Neither I notice any reduction on CPU usage, but I did that with top, what obviously is not at all a sound method.

Where the speedup gets reflected? Also there are still many usages of std::sin/cos; I wounder what the speedup can be if we replace all of them with the fast versions. What about making SIN / COS macros that use either std or fast version depending on a compilation flag and use them all along?

PS: sorry, I broke the PR again with the latest merge :disappointed:

corot avatar Nov 30 '21 02:11 corot

I didn't notice any speedup on computeVelocityCommands methods. Those are the times for 100 consecutive calls w/o and w/ fast sin/cos doing the same route:

std: 0.425189 0.716500 0.751879 0.404824

fast 0.426448 0.613000 0.681991 0.406975

Neither I notice any reduction on CPU usage, but I did that with top, what obviously is not at all a sound method.

If I remember it correctly, the computeVelocityCommands was called thousands of times per second in my application because we handled every single cell in the costmap as an obstacle (did not use costmap converters).

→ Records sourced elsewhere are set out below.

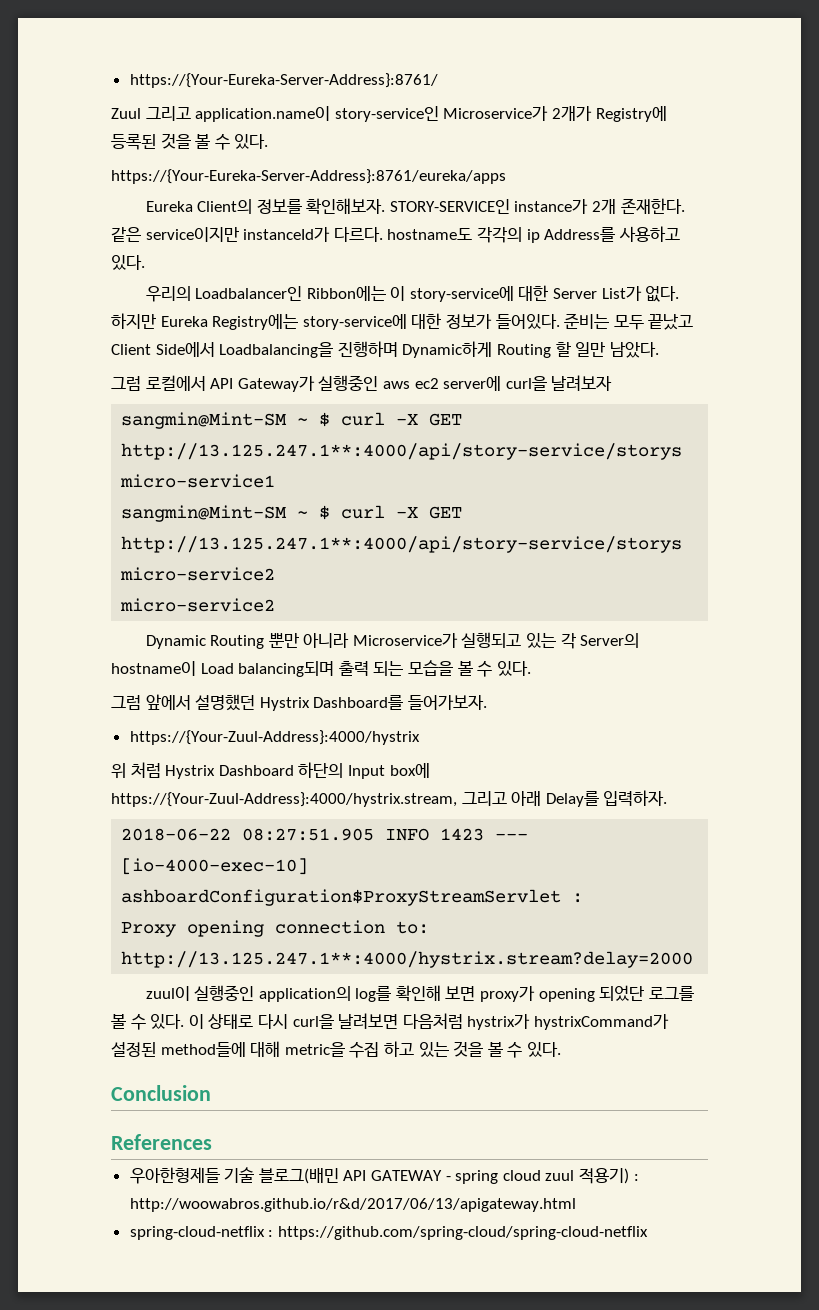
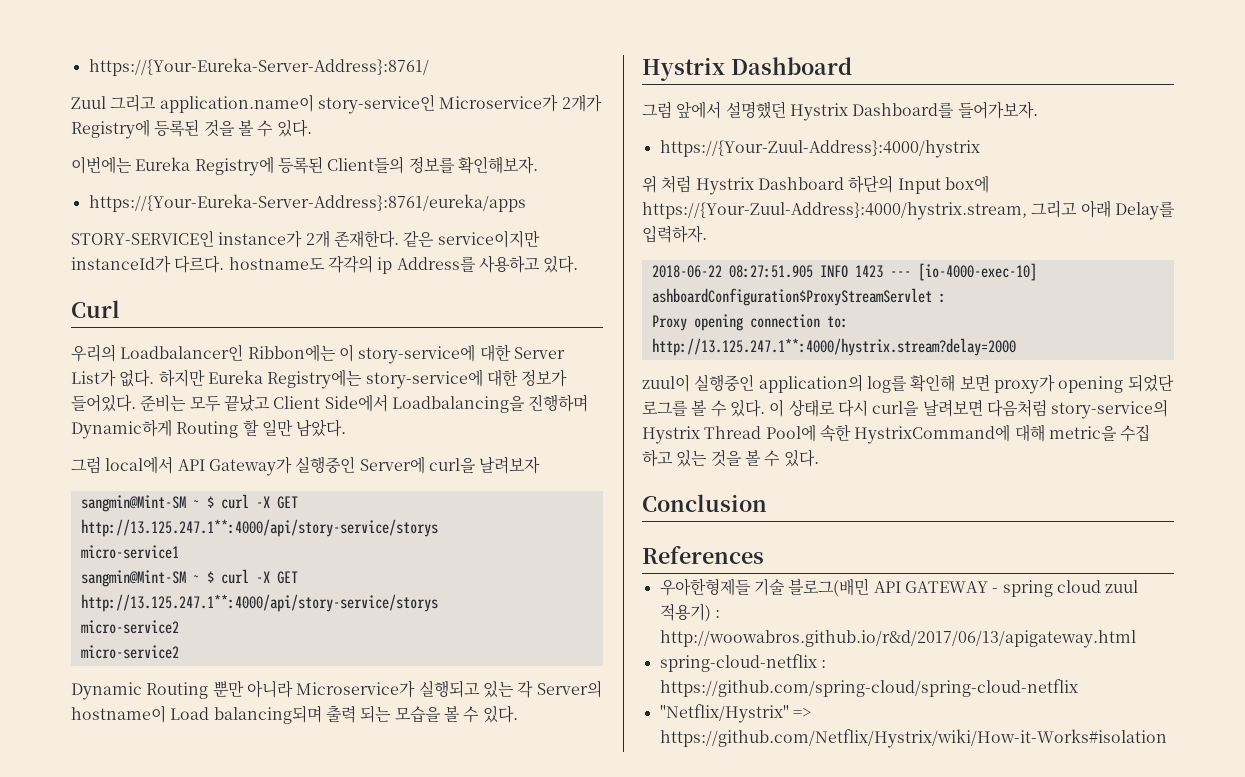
[111,169,506,184] [145,198,386,215] https://{Your-Eureka-Server-Address}:8761/eureka/apps // Eureka Client의 정보를 확인해보자. -> [71,156,538,176] [88,194,526,212] 이번에는 Eureka Registry에 등록된 Client들의 정보를 확인해보자. // https://{Your-Eureka-Server-Address}:8761/eureka/apps //
(145, 262) none -> [71,300,120,318] // Curl
[145,375,206,391] 로컬에서 -> [105,456,174,474] local에서
[382,376,502,391] aws ec2 server에 -> [359,456,425,474] Server에
(531, 668) none -> [642,57,852,81] // Hystrix Dashboard
[467,1014,669,1030] [111,1042,246,1057] hystrix가 hystrixCommand가 설정된 method들에 -> [1051,399,1169,419] [642,424,1011,444] story-service의 Hystrix Thread Pool에 속한 HystrixCommand에
(648, 1233) none -> [659,704,811,723] [659,729,1167,748] // "Netflix/Hystrix" => https://github.com/Netflix/Hystrix/wiki/How-it-Works#isolation

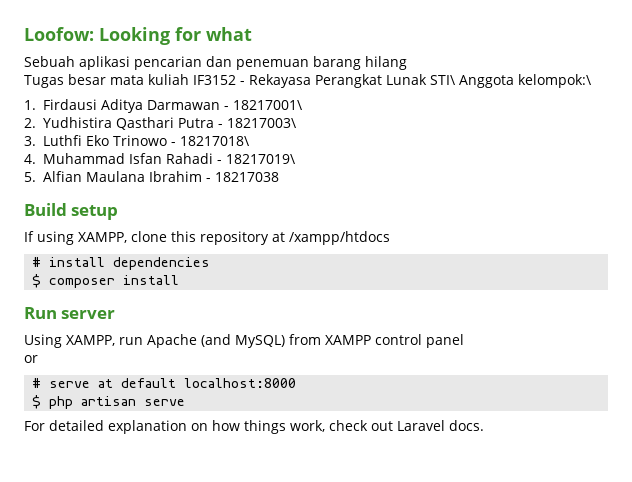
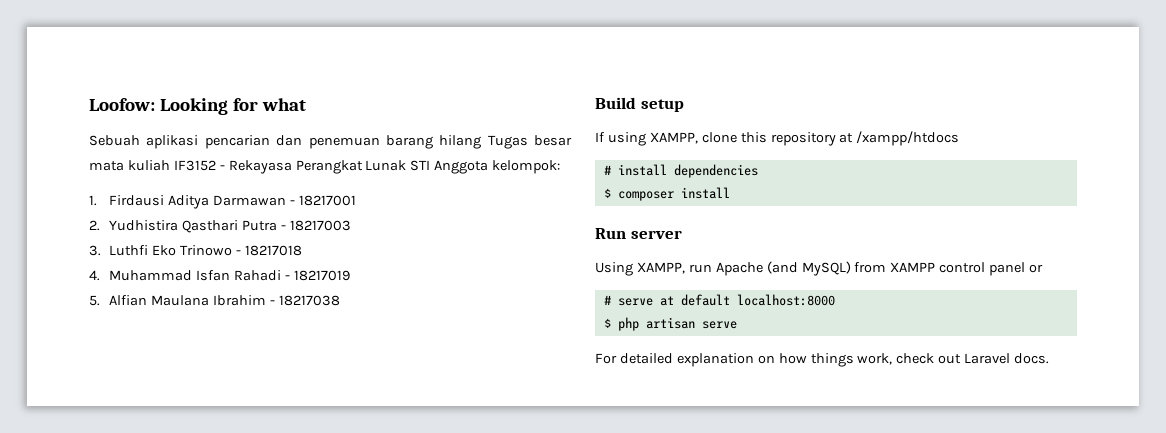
(407, 63) // -> (482, 142) none
[430,74,592,88] STI\ Anggota kelompok:\ -> [410,160,561,174] STI Anggota kelompok:
[233,100,304,110] 18217001\ -> [298,195,356,206] 18217001
[227,118,298,128] 18217003\ -> [289,220,351,231] 18217003
[180,136,251,146] 18217018\ -> [244,245,302,256] 18217018
[226,154,297,164] 18217019\ -> [293,270,350,281] 18217019
(464, 341) // -> (1026, 269) none

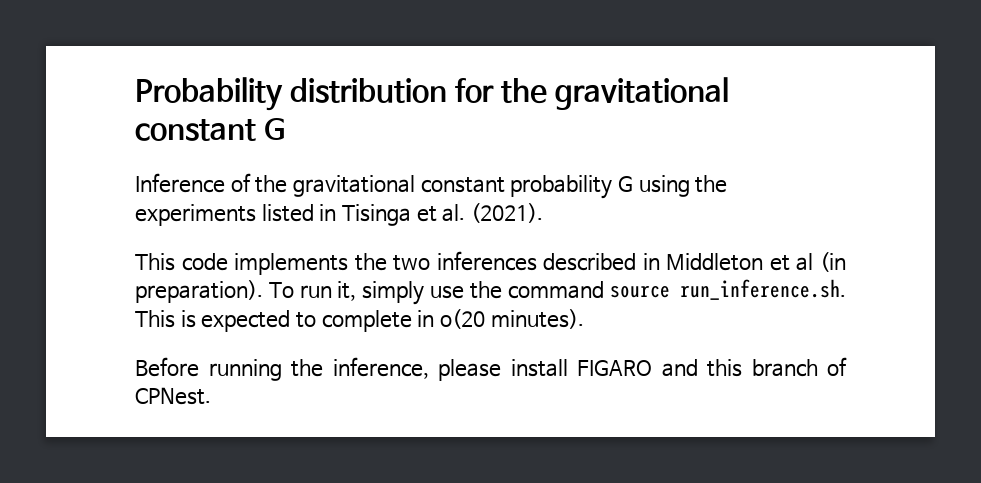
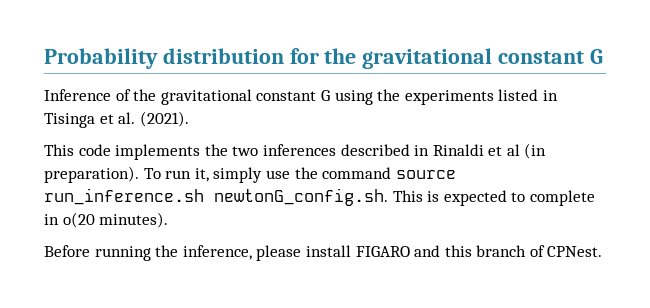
[510,175,613,199] probability -> (317, 96) none
[666,253,764,271] Middleton -> [432,144,484,156] Rinaldi
[680,279,846,300] run_inference.sh. -> [44,188,388,206] run_inference.sh newtonG_config.sh.

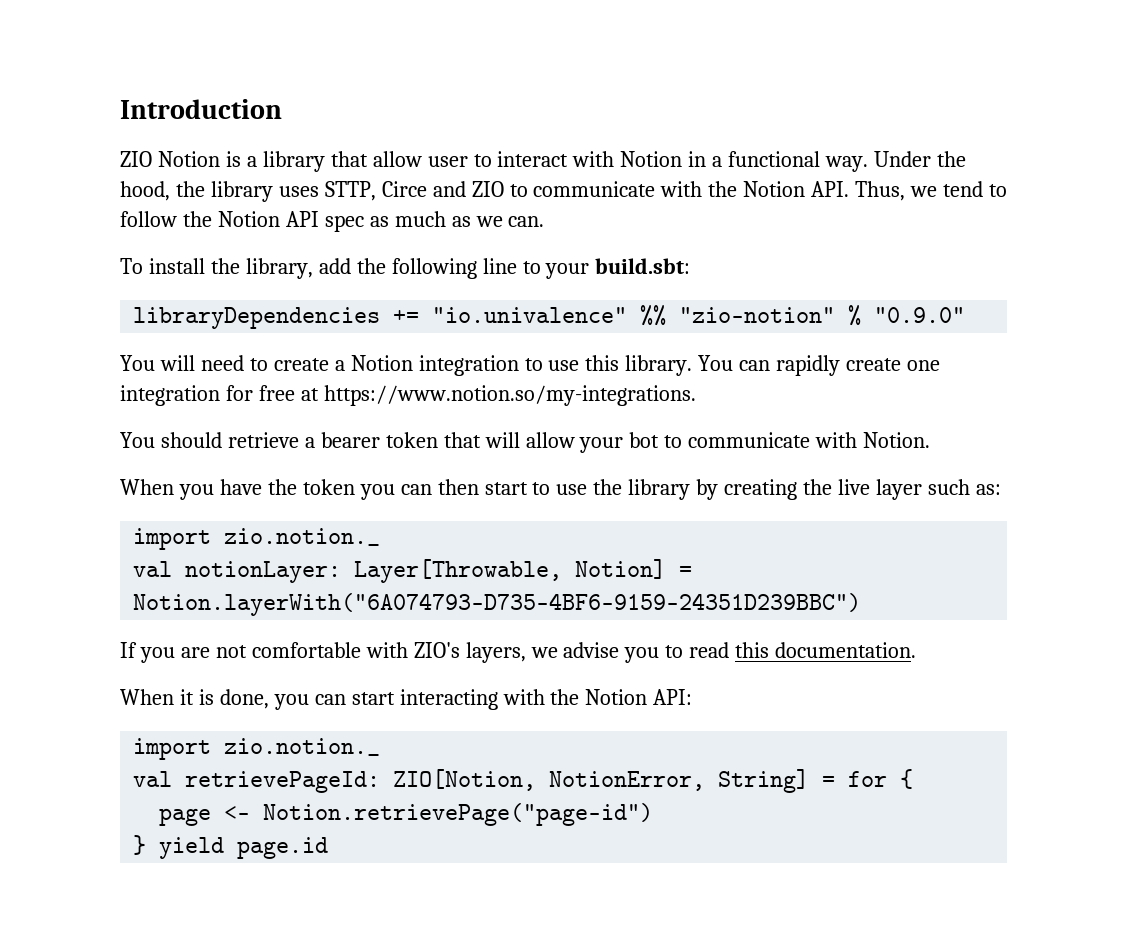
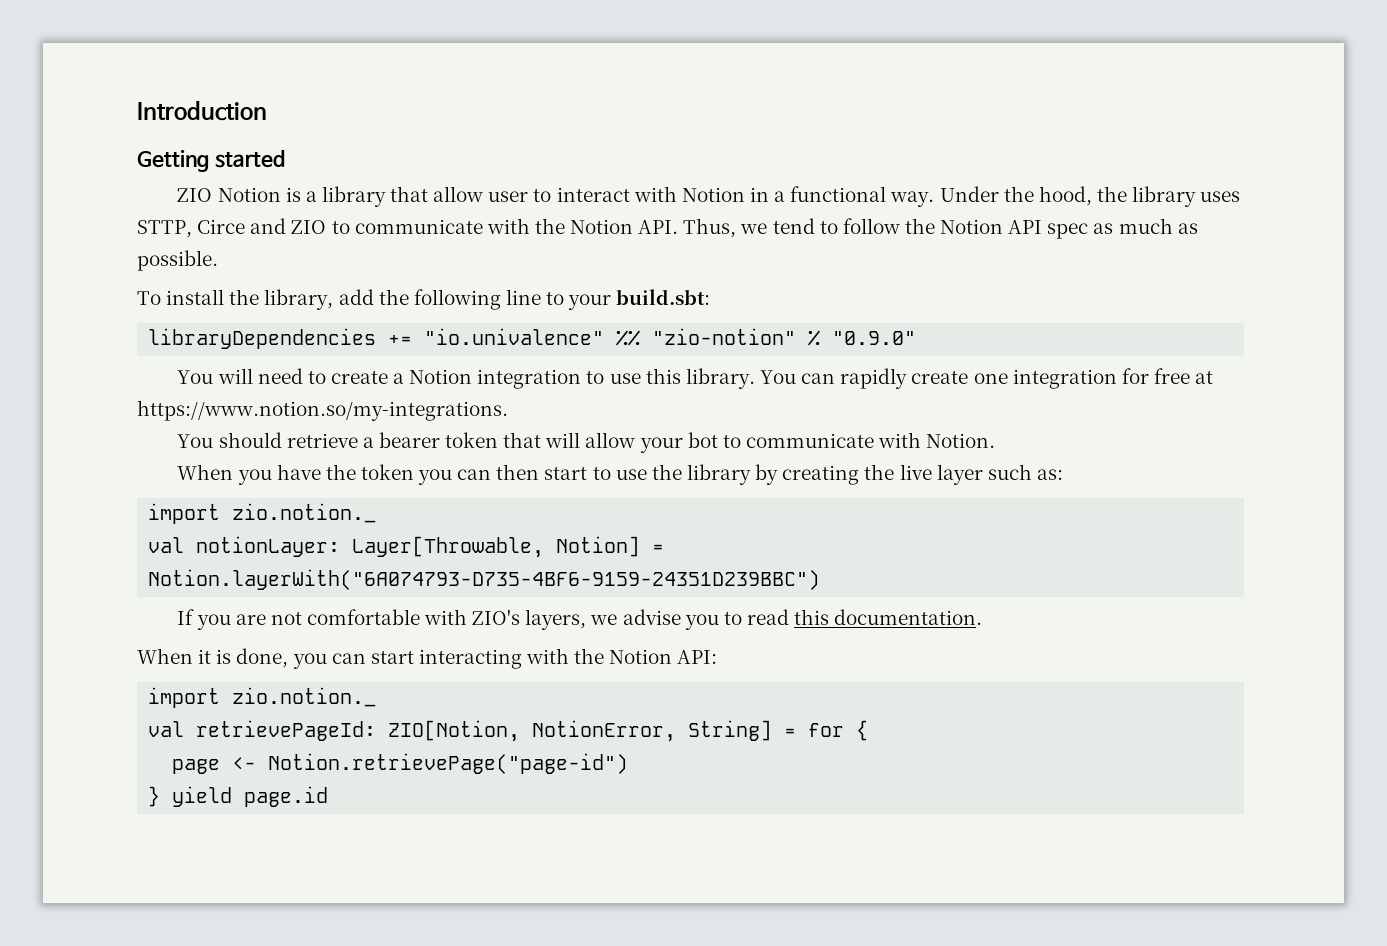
(282, 109) none -> [137,150,285,172] // Getting started
[475,216,545,227] we can. -> [137,250,218,271] possible.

Where the speedup gets reflected? Also there are still many usages of std::sin/cos; I wounder what the speedup can be if we replace all of them with the fast versions. What about making SIN / COS macros that use either std or fast version depending on a compilation flag and use them all along?

I have left the changes out of the edge calculations because adding them there caused the optimization to oscillate. The macro is also an idea but it would

  1. prevent changing in realtime,
  2. make it impossible to use the features for those not compiling from source.

PS: sorry, I broke the PR again with the latest merge disappointed

That's alright =). I will see if I can make the changes asap. The full disclaimer is that I am not compiling or running since my company uses ROS2 now.

jcmonteiro avatar Dec 01 '21 07:12 jcmonteiro